Relacionar el nivel de riesgo de mantener una posición abierta en un mercado de divisas con la divergencia del tipo de cambio frente a los niveles de paridad sugiere una novedosa manera de pensar en cómo los bancos centrales pueden influir sobre el mercado para limitar los movimientos que se apartan de la paridad. Aunque el tipo de cambio tarde o temprano vuelve a su referencia de PPP, es posible que -en un mundo de conocimiento imperfecto- los participantes del mercado no tomen en cuenta esta posibilidad en el corto plazo. Pero si los bancos centrales anuncian con regularidad su preocupación acerca de alejamientos importantes con respecto a la PPP, como lo hacen hoy con las expectativas de inflación, aumentarán las inquietud de los operadores de que otros operadores consideren cada vez más riesgoso mantener posiciones abiertas que impliquen mayores movimientos más allá de los niveles de paridad. Esto debería moderar el deseo de los operadores alcistas de aumentar sus posiciones largas, con lo que se limitaría la magnitud de la fluctuación.

Para implementar esta propuesta de “limitación de las fluctuaciones”, un banco central tendría que anunciar su estimación de valores de paridad cada mes, junto con una completa explicación de estas estimaciones. También comunicaría a los operadores de divisas sus preocupación sobre los alejamientos excesivos con respecto a sus valores de paridad estimados y su pronta disposición a intervenir en momentos impredecibles para impedir mayores alejamientos con respecto al PPP. Esta política sería más efectiva todavía si se supiera que más de un banco central -digamos, la Fed y el BCE- estarían preparados para intervenir.

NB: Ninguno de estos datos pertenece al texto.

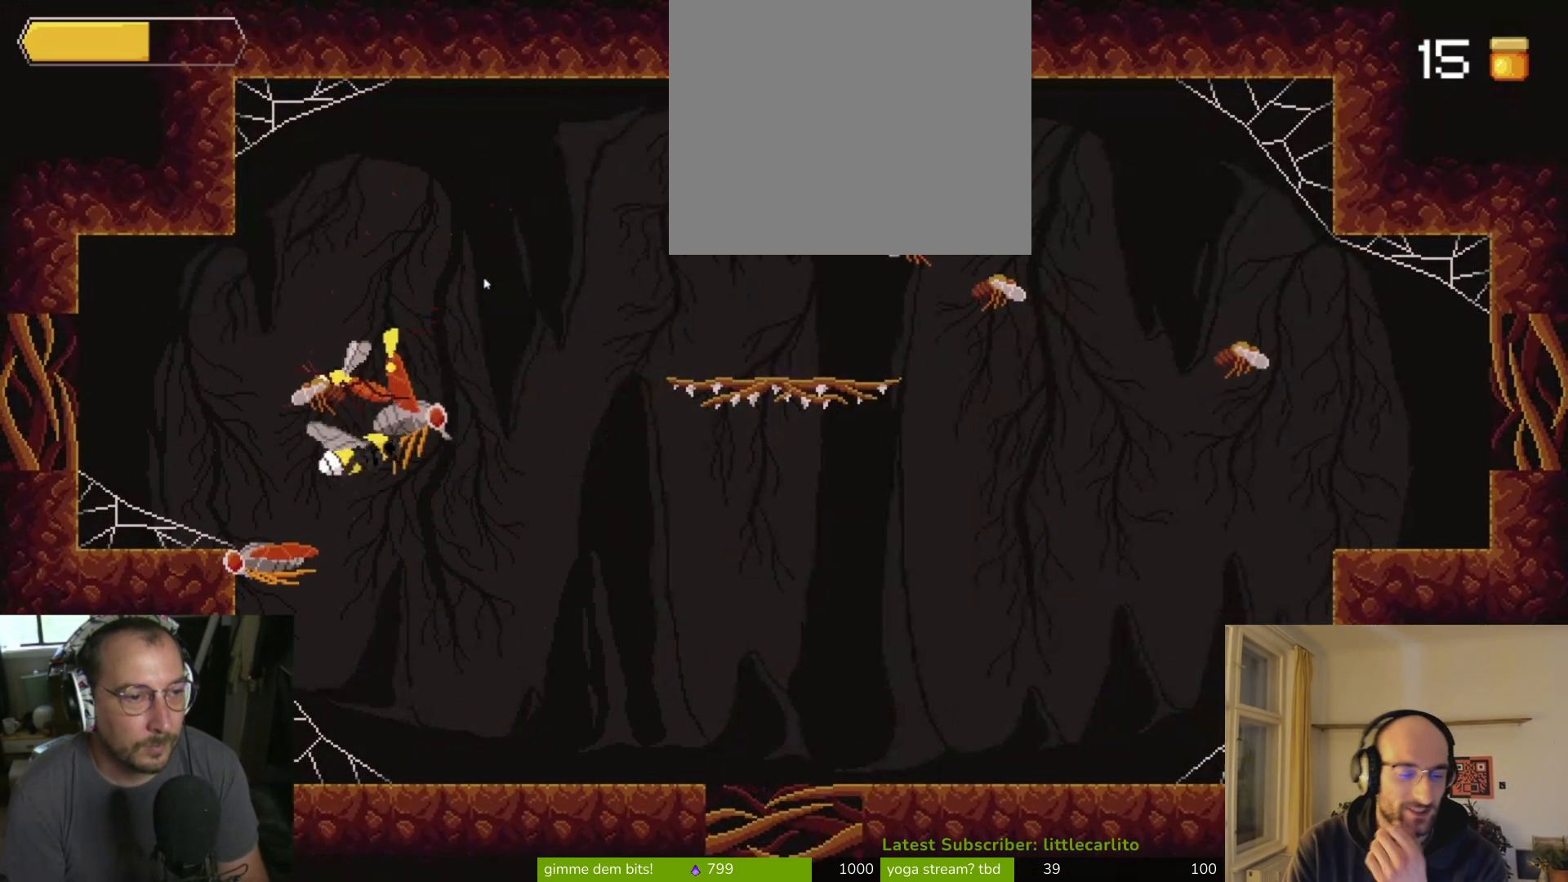
{"buttons": [], "left_stick": "up", "right_stick": "center", "events": [[33, "CIRCLE", "down"], [33, "CROSS", "down"], [167, "CIRCLE", "up"], [167, "CROSS", "up"], [167, "left_stick", "up"], [233, "CIRCLE", "down"], [300, "CIRCLE", "up"]]}
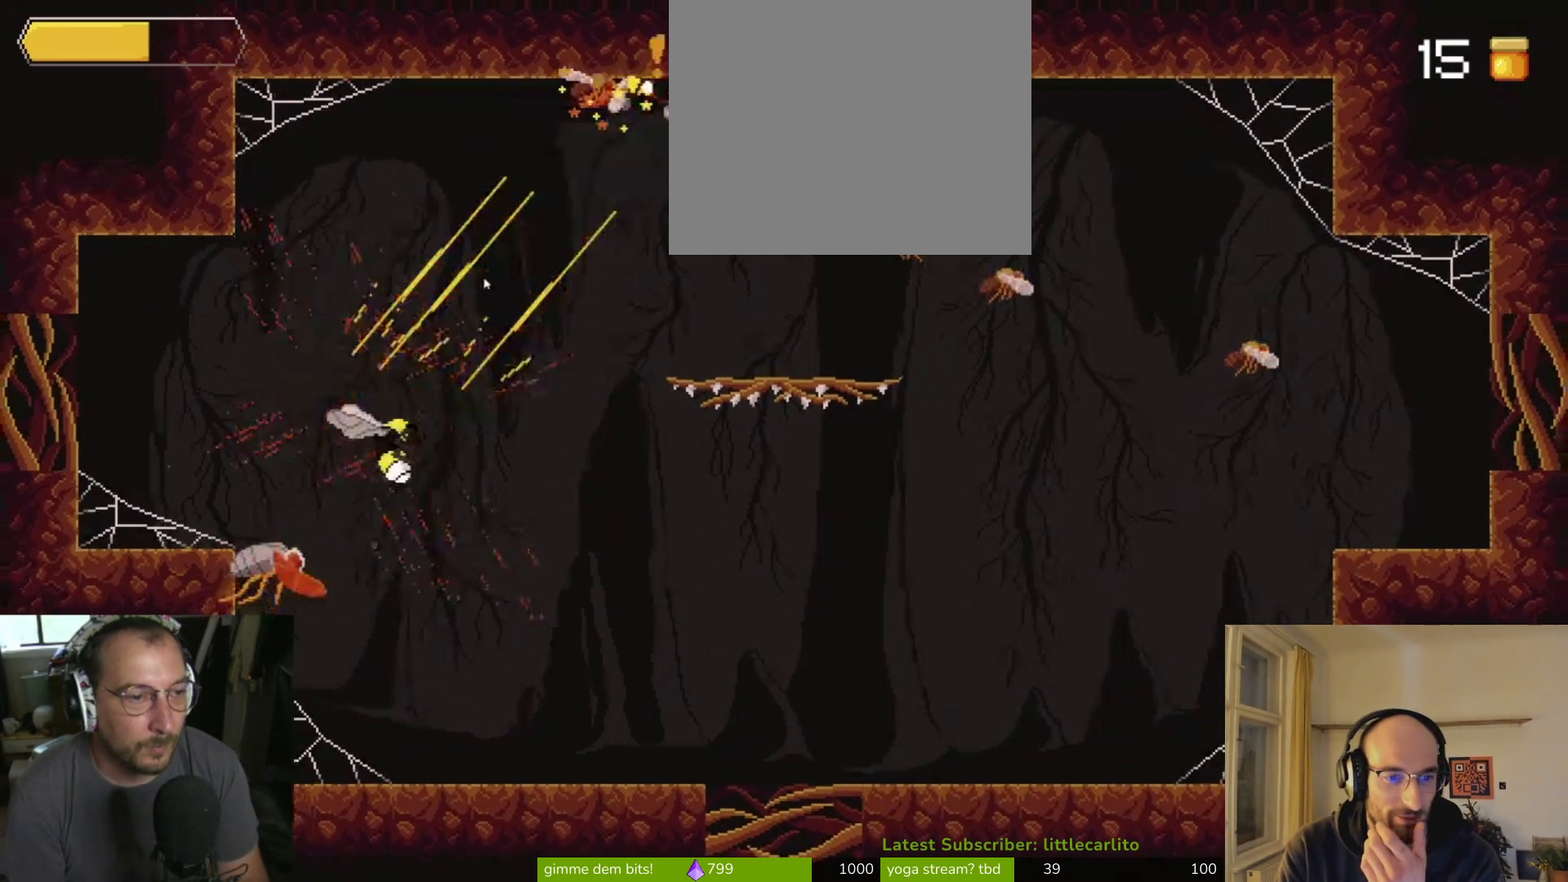
{"buttons": ["CIRCLE"], "left_stick": "left", "right_stick": "center", "events": [[200, "left_stick", "left"], [333, "CROSS", "down"], [467, "CROSS", "up"], [500, "CIRCLE", "down"]]}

Esta estrategia no implica una zona objetivo pre-especificada para los tipos de cambio. Dado el tamaño de los mercados de divisas, estos objetivos casi siempre fallan. En lugar de ello, nuestra estrategia de limitación de las fluctuaciones implica que, si el tipo de cambio se aleja de la paridad más allá de cierto nivel, los bancos centrales tendrían que intervenir. La posibilidad de que haya intervenciones impredecibles reforzaría el efecto de los anuncios regulares del banco de los valores de paridad sobre la percepción de los operadores de que hay un aumento del riesgo.

Si bien esta propuesta comparte algunos rasgos con la fijación de objetivos de inflación, en realidad puede lograr su propósito de manera más eficaz. Ambas implican anunciar niveles de referencia. En ambos casos, los bancos centrales intentan afectar los resultados macroeconómicos directamente, así como ejercer influencia sobre las expectativas de los participantes del mercado. Si embargo, como enfatizara Milton Friedman, los vínculos entre la política monetaria y la inflación son “largos y variables”.

A diferencia de ello, el vínculo entre la intervención oficial y los movimientos del tipo de cambio es mucho más directo y potente. Frente a volúmenes de operaciones masivos, la intervención directa puede alterar la oferta y la demanda de divisas sólo en el margen, pero la política de limitación de fluctuaciones puede ampliar los efectos de la intervención al reducir el deseo de los participantes del mercado de alejar el tipo de cambio de la PPP.

Nuestra propuesta de reducir –pero no eliminar- las fluctuaciones con respecto a la paridad reconoce que las fluctuaciones de precios pueden ser cruciales para que los mercados determinen el precio de activos de beneficio incierto. Pero las fluctuaciones de divisas, si son demasiado amplias y pronunciadas, pueden afectar la competitividad y exigir una costosa asignación de recursos. A menudo estos efectos generan llamados a tomar medidas proteccionistas, lo que puede reducir los beneficios del comercio internacional y la actividad económica real. Sólo mediante la aceptación de los límites del conocimiento las políticas monetarias y de tipos de cambio pueden tener mayores posibilidades de éxito.